Councillor supports health centre alternative
The Niagara Medical Centre in Virgil, to be expanded by developer Anthony Annunziata, would offer the same space as a not-for-profit health hub, but would be privately owned.
Anthony Annunziata, the developer who owns the Niagara Medical Centre, won’t be asking to make a deputation at council to discuss his plans.
But if councillors invite him to share his intentions, he would be “more than happy” to attend, he says.
The subject of his property expansion was introduced by Coun. Paolo Miele at last week’s council meeting during a discussion of a not-for-profit health hub, with members of the health steering committee hoping for town-owned property beside the Niagara-on-the-Lake community centre and a commitment from council, but didn’t get it.
Miele said Annunziata should be considered a “community partner” in health care, and suggested a new building, funded by taxpayers, might not be necessary if the medical centre expansion could accommodate all the same services under one roof on Niagara Stone Road.
The steering committee expects to raise $7.5 million for a 30,000 square foot building with three floors, including a basement level, that would accommodate the NOTL doctors of the Niagara North Family health team, health non-profit agencies, and the independent services still at the hospital. Doctors would have lower rent than some other services, council was told, and that subsidy is a concern for Miele and some other councillors.
Annunziata’s expansion plan is for a 30,000 square foot building, also three levels - the raised lower level would open out to a terrace in the rear. But the design that he hopes to move forward with is to accommodate doctors’ offices, so he needs a commitment from doctors before putting the shovel in the ground.
With a commitment, he could be ready to build in September, he said, with the work completed in three to four months.
“The doctors have the choice to go anywhere they want,” he said. “If they choose not to (locate in his building) then I have to redesign it. I would need to know the doctors’ intentions to move forward, and it would be nice to know sooner rather than later. But I don’t want to interfere with the health hub project.”
He already has a diagnostic imaging service interested, and although he hasn’t made a connection with a lab service, “there is space for it. There is no service we can’t provide. And I can add another 40,000 square feet if I choose to, with adequate parking.”
His building is “well-placed to provide all the medical needs in NOTL,” he said, “but councillors need to decide what they want to do without interference from me.”
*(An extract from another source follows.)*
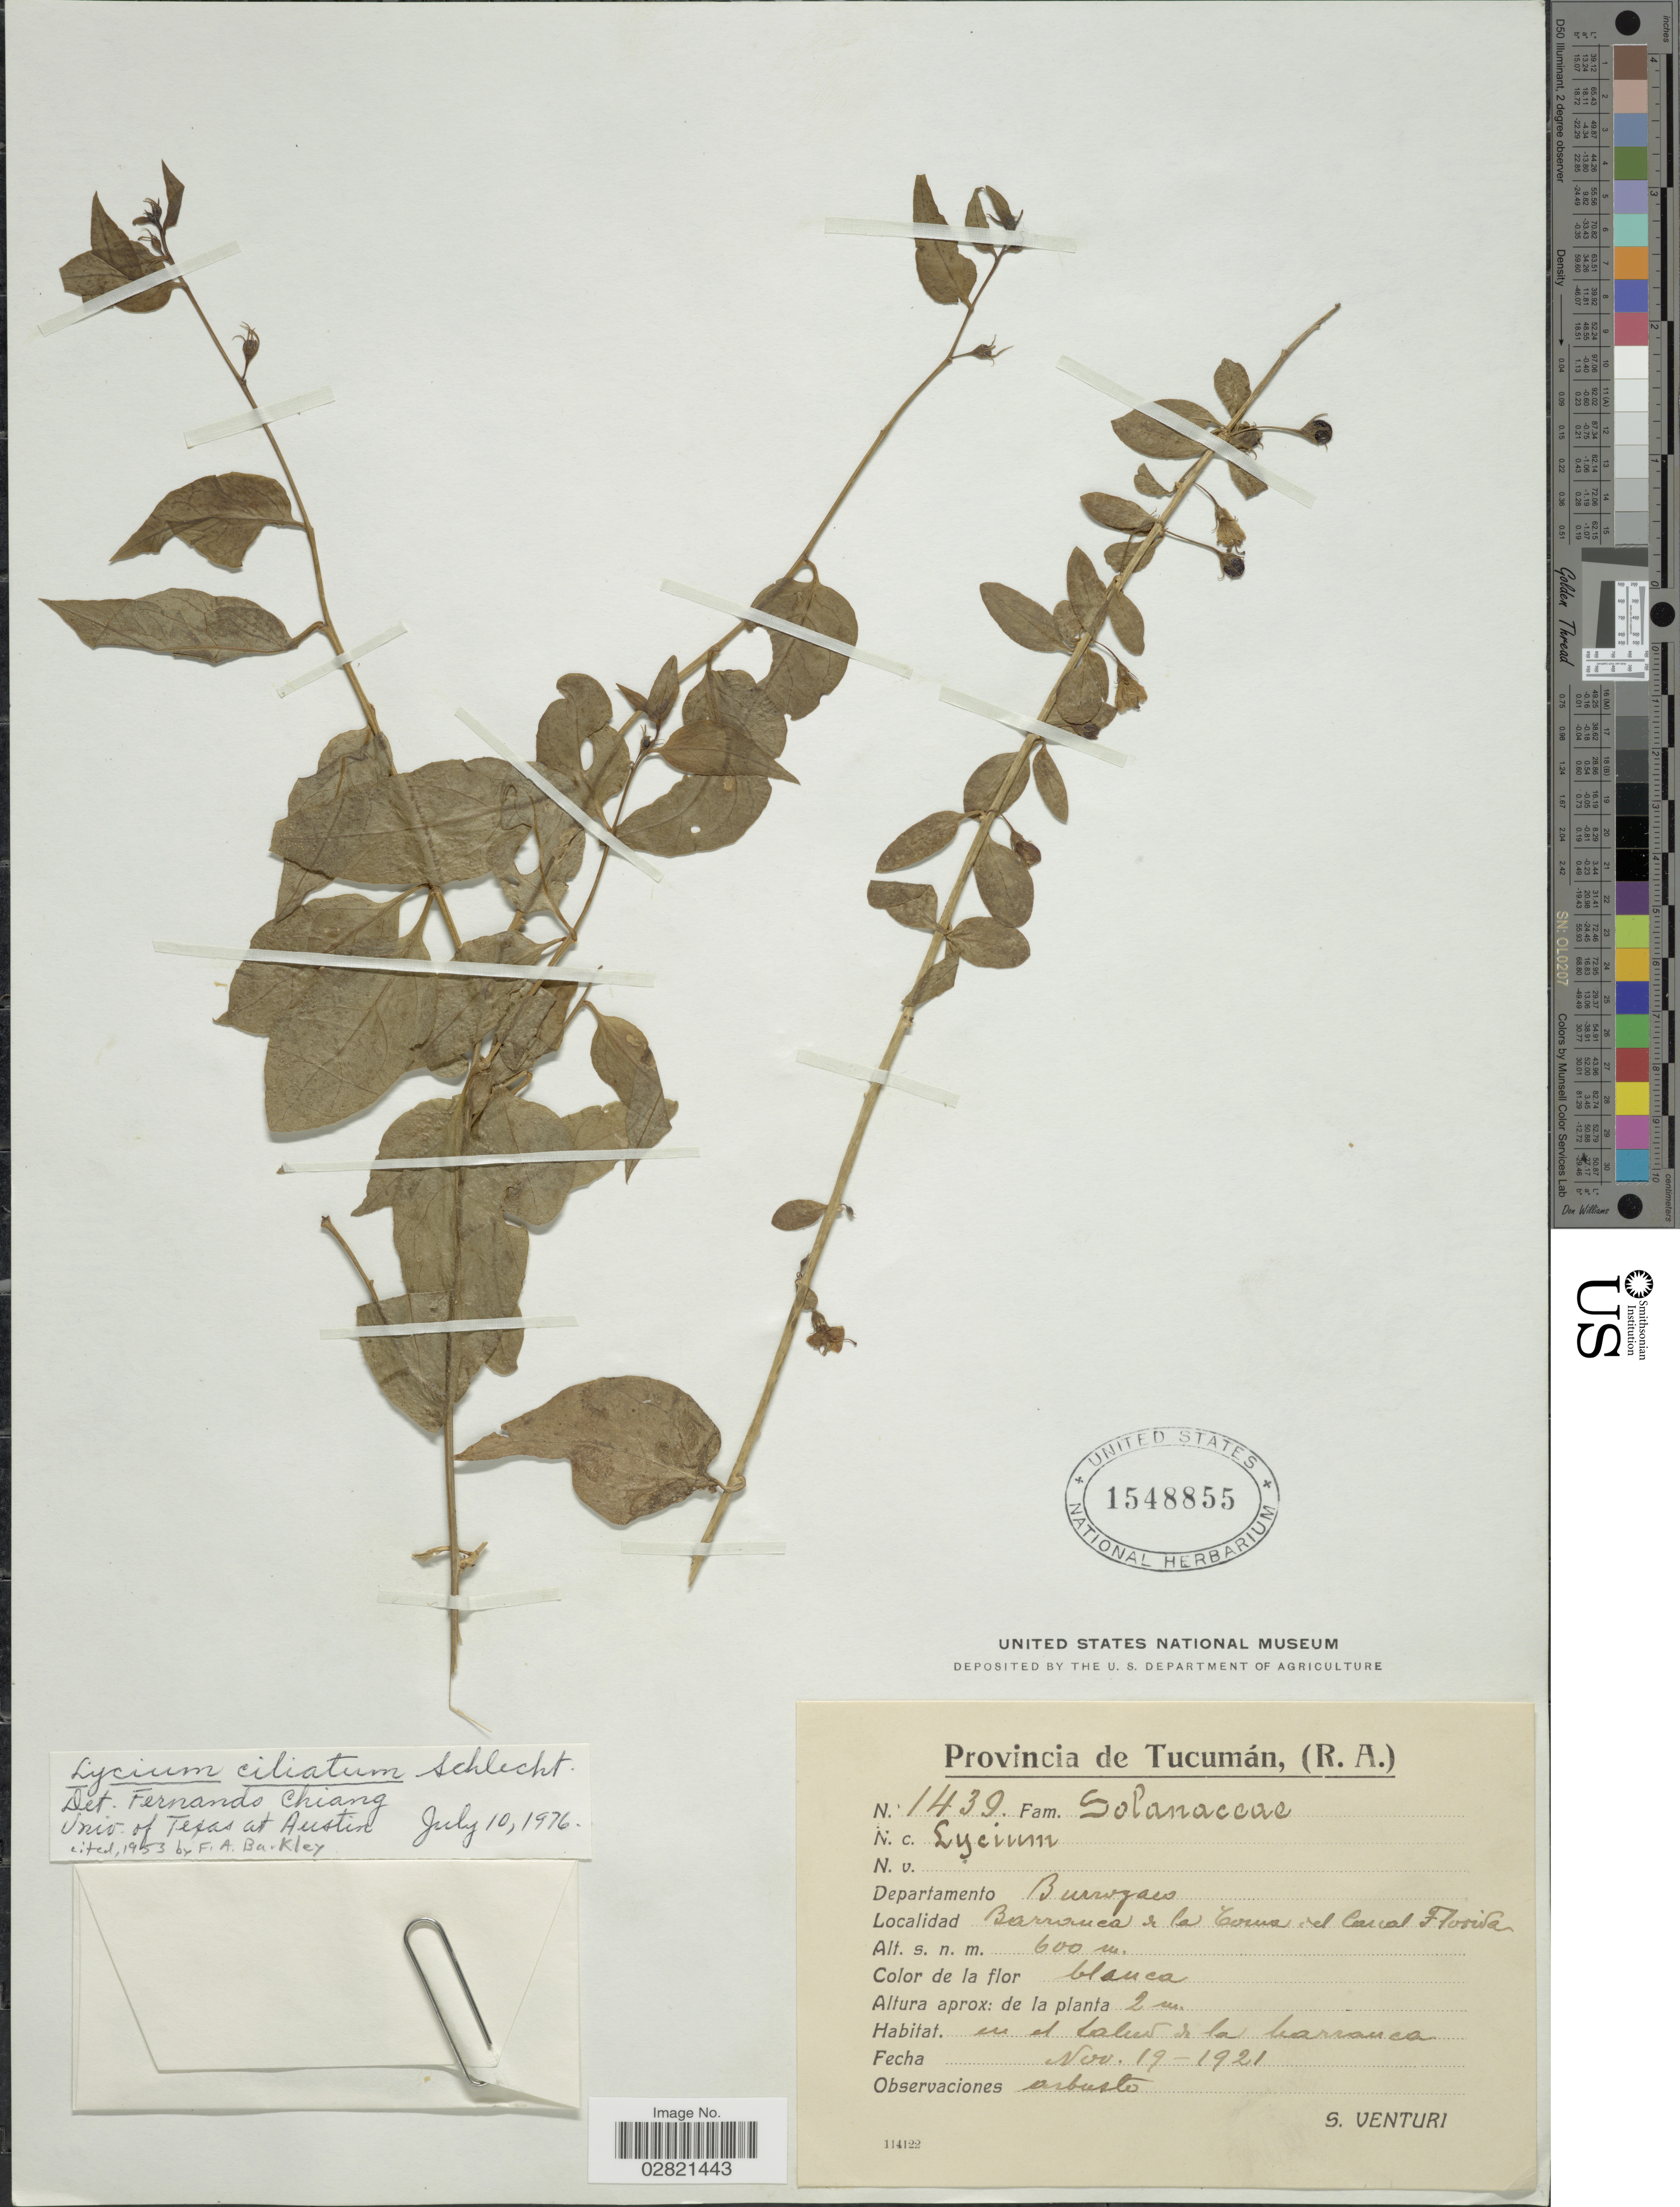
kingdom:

If he doesn’t get a commitment from the medical community, “I am still interested in some form of expansion, but I don’t know what it will look like without the doctors. If I don’t have the doctors I’ll have to make a difficult decision.”
Miele and other councillors expressed concern about the Town getting itself into the business of health care, especially when there is an alternative, but it’s not what the steering committee is hoping for.
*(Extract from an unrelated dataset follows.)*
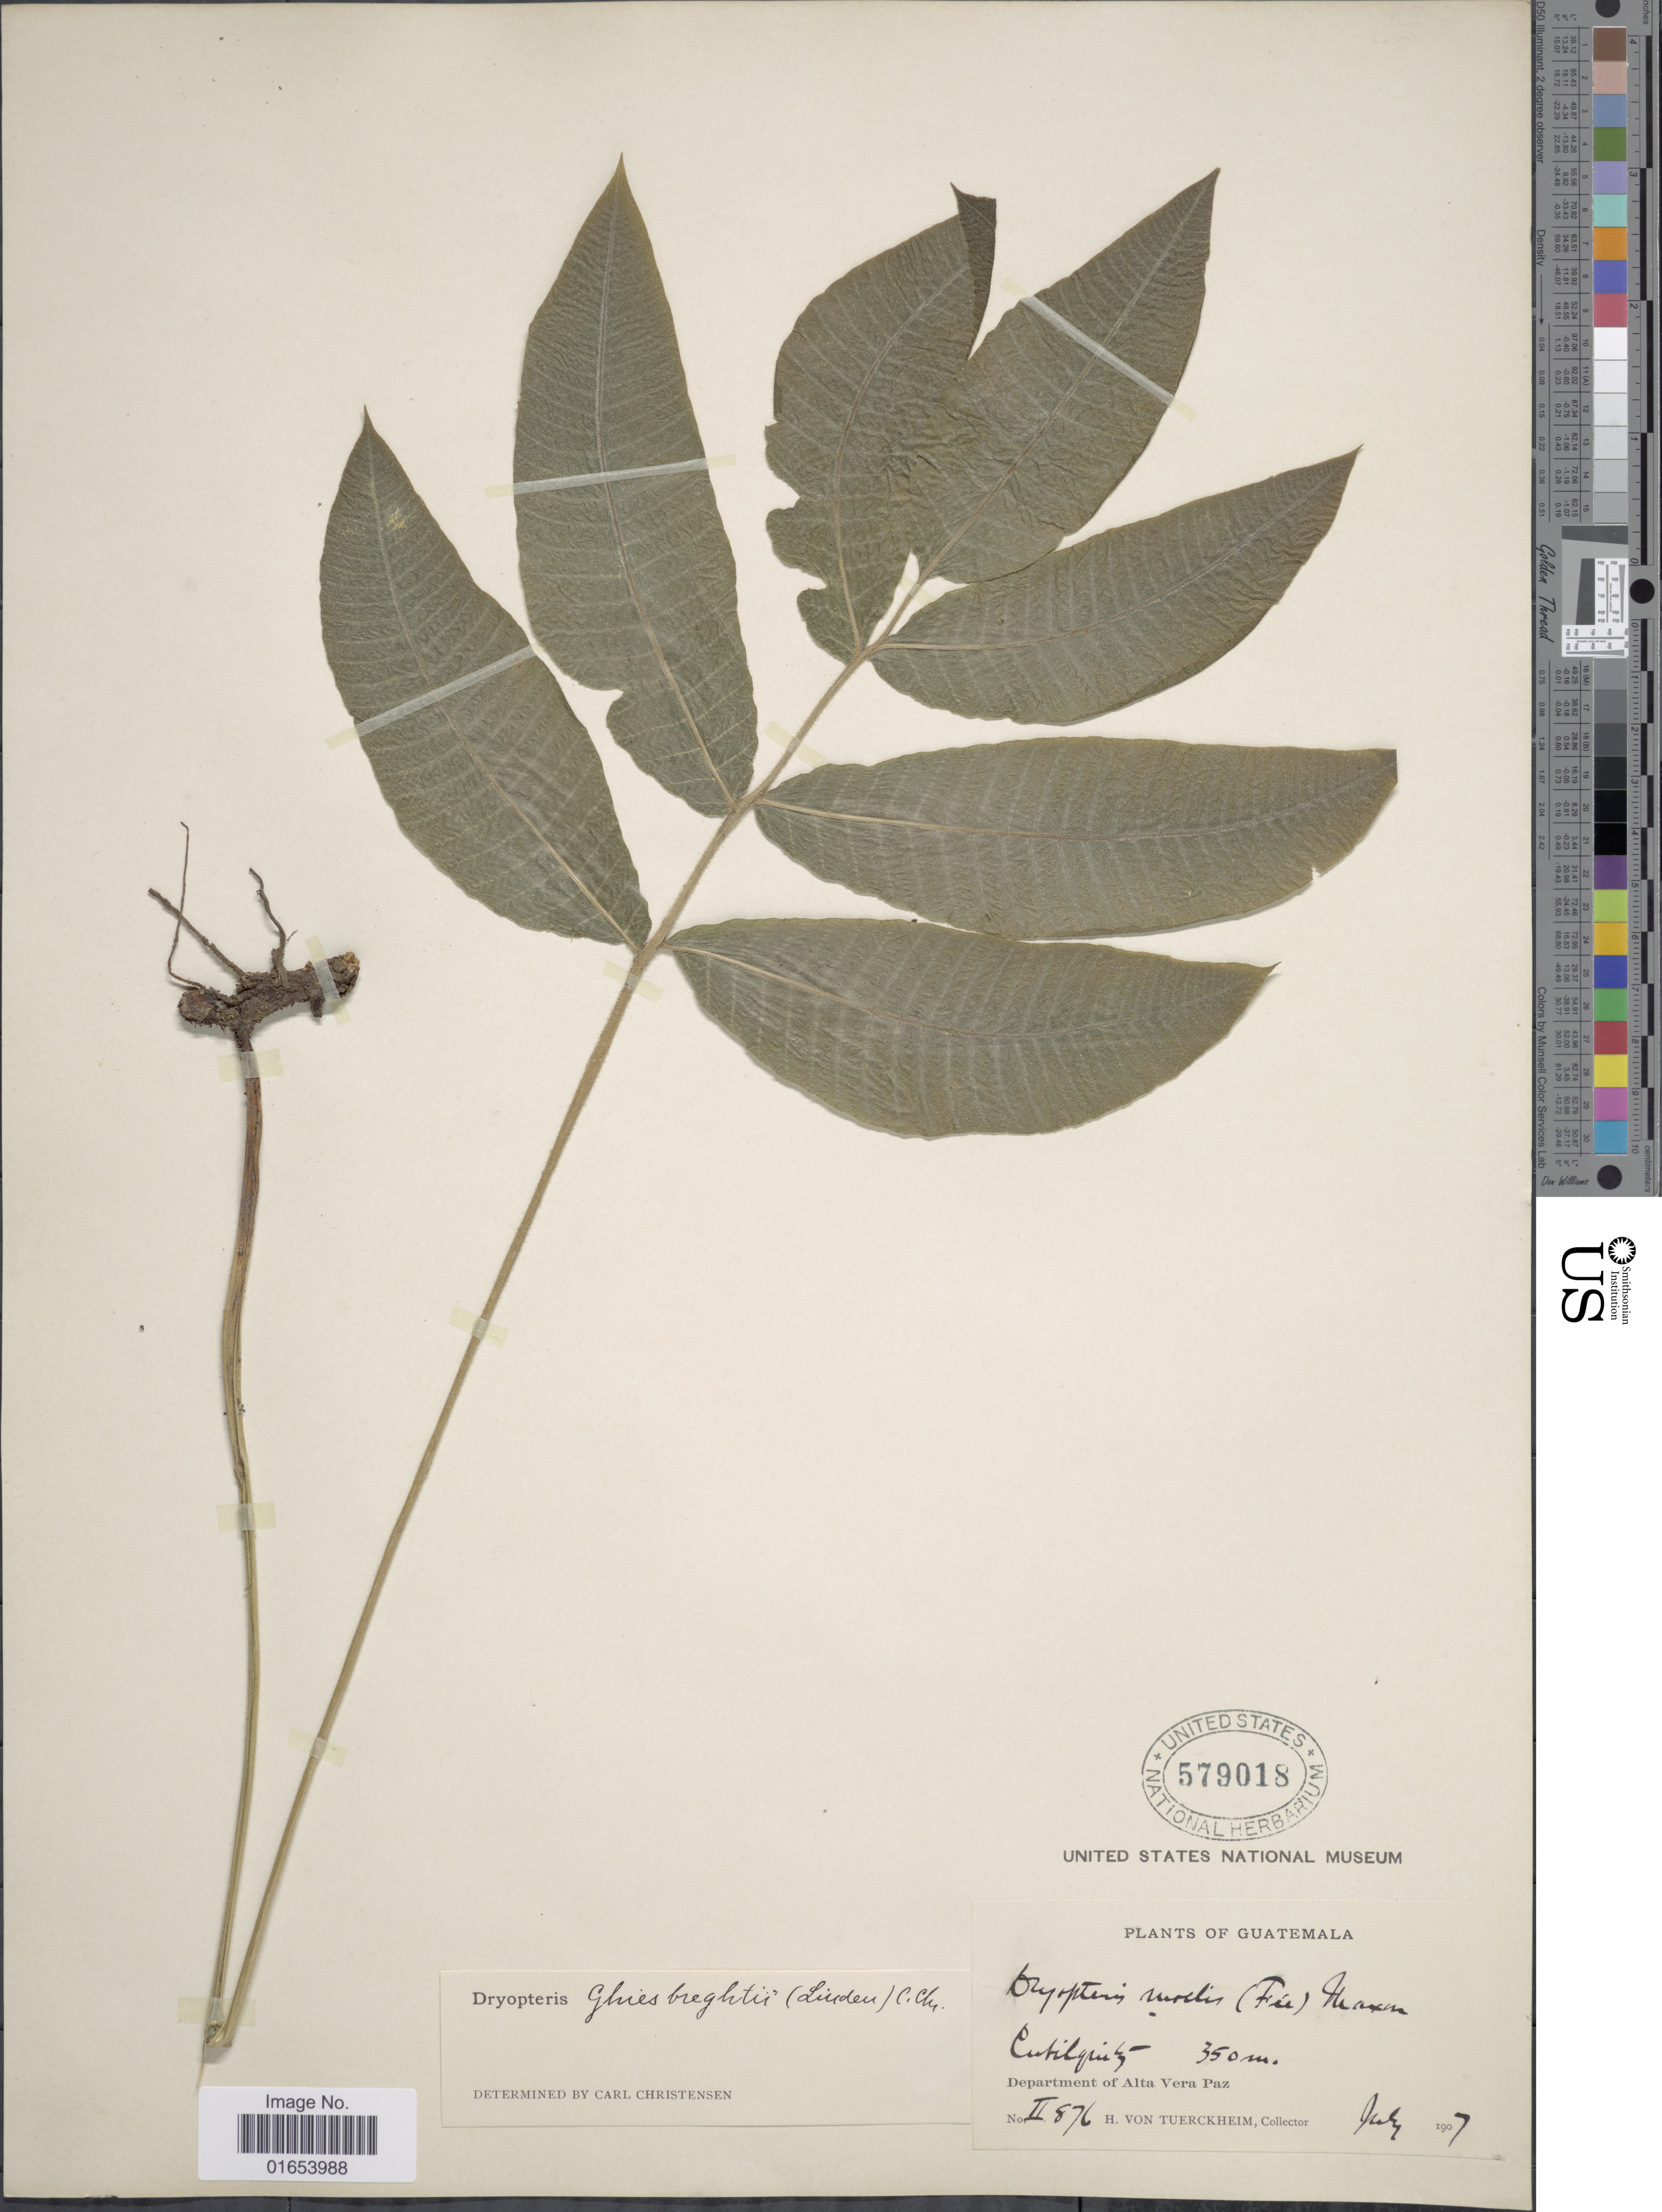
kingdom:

“That’s a totally different model,” said steering committee chair Brenda Jones. “This is a wellness centre, totally different from an independent developer with a business for profit.”
A motion was passed with a vote of five to four at last week’s council meeting, directing staff to focus on the property issue - whether the Town could give, sell or lease the land beside the community centre to a health hub - while giving the steering committee time to work out some of the details councillors asked for, including a fundraising plan and how rents would be determined.
Miele, one of the dissenting votes, said he believes Annunziata’s development is “the best solution for this health hub, saving taxpayers’ money. It’s a better solution than spending $7 million. And health care isn’t our business. We’re not the Ministry of Health.”
The steering committee has said it won’t be asking the municipality for funding, but will be going to other levels of government and will launch a public fundraising campaign.
“We want to make sure the needs of our community are met,” said Miele, “with the space we need for a health centre. Mr. Annunziata is willing to provide that space, and not on our dime.”